1. Stay anonymous. Browsing the web, using e-mail, and posting messages to newsgroups leaves you open to spam. Sometimes it seems that there's nowhere to hide from crafty junk e-mailers. But you can beat them at their own game. Spammers use e-mail robots called mailbots to collect addresses from newsgroups and the Web. Never add your address to Internet e-mail directories. If you find yourself listed in a directory like Bigfoot, ask to be removed immediately.
When you're on the Web, skip the e-mail address field in generic Web forms--or, if it's not crucial that the Web site have accurate information, supply a dummy address. And don't use your personal address in e-mail links on your Web pages. Let people contact you at a general address, such as [email protected]. You can also use a handy, free tool from SiteUp Networks called the Mailto Encoder ( www.siteup.com/encoder.html ).
Sneaky would-be spammers can also find and track you with cookies--text written to a file called COOKIES.TXT on your hard drive. Set your browser to reject cookies. In some cases, however, you must accept cookies from a site for it to work properly.
2. Throw spammers off by using two e-mail accounts. Use one to receive mail from friendly, familiar sources. Use the other account for mailing lists, newsgroups, or Web forms. If your ISP won't provide a second address at no charge, get a free Web-based e-mail account, such as Excite Mail.

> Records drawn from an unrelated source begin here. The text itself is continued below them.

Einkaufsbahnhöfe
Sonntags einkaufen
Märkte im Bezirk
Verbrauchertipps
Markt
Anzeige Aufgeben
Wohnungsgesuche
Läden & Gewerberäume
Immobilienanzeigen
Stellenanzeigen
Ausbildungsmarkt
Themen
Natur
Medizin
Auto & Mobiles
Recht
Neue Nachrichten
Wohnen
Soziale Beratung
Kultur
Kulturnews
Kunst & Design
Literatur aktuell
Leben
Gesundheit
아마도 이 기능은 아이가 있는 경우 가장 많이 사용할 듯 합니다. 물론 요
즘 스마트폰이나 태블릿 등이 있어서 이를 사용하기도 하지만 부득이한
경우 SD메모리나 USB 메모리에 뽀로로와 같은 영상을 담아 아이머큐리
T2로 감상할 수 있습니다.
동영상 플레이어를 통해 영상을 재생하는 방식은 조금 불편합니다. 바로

3. Scramble your address. If you must post public messages to newsgroups or Web boards, you can still limit the amount of junk sent to you by practicing address munging (also called spoofing). If you add uncommon characters or words to your outgoing e-mail address, your posts will confuse mailbots. For example, if your real address is [email protected]., a scrambled version would be [email protected]. Be sure to add instructions in your signature file that explain how to decode your address so you can receive legitimate replies.
4. Screen the junk. Your e-mail software's filtering tools can dispose of unwanted messages automatically. (Filter setup varies depending on your e-mail app.) Some guidelines: If a message doesn't include your correct e-mail address in the To: or Cc: field, trash it. Take note of the domains that frequently send you junk mail and block messages coming from them. Delete messages with subject lines in all capital letters and messages with a lot of dollar signs or exclamation points. And filter out messages with X-rated subjects as well as spammer-speak like unsubscribe, X-priority, adv (for advertisements), bulk e-mail, authenticated sender, or make money fast. Boost your e-mail app's spam-fighting power even more with an antispam utility.

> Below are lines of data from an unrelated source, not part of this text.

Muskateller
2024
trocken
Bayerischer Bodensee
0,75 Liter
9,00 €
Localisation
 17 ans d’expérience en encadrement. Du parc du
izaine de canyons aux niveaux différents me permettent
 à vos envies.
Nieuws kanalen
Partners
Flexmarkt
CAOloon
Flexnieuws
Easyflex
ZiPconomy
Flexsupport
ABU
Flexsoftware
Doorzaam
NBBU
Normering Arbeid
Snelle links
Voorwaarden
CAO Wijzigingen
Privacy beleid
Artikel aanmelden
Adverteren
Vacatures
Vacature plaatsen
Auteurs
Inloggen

5. Never respond directly to a sender of junk mail, period. A reply alerts spammers that your address is active. Instead, complain to the ISP that hosts the spammer. Figuring out where junk originated can be tricky. Open the message header and look for IP addresses or domains within parentheses in the header's Received lines (information outside the parentheses could be faked), then verify them using Acme Address Digger ( www.blighty.com/spam/spade.html ). Once you've identified the most likely target, visit the Network Abuse Clearinghouse ( abuse.net ) for the appropriate contacts and fire off a polite but firm letter requesting their help in stopping further spam.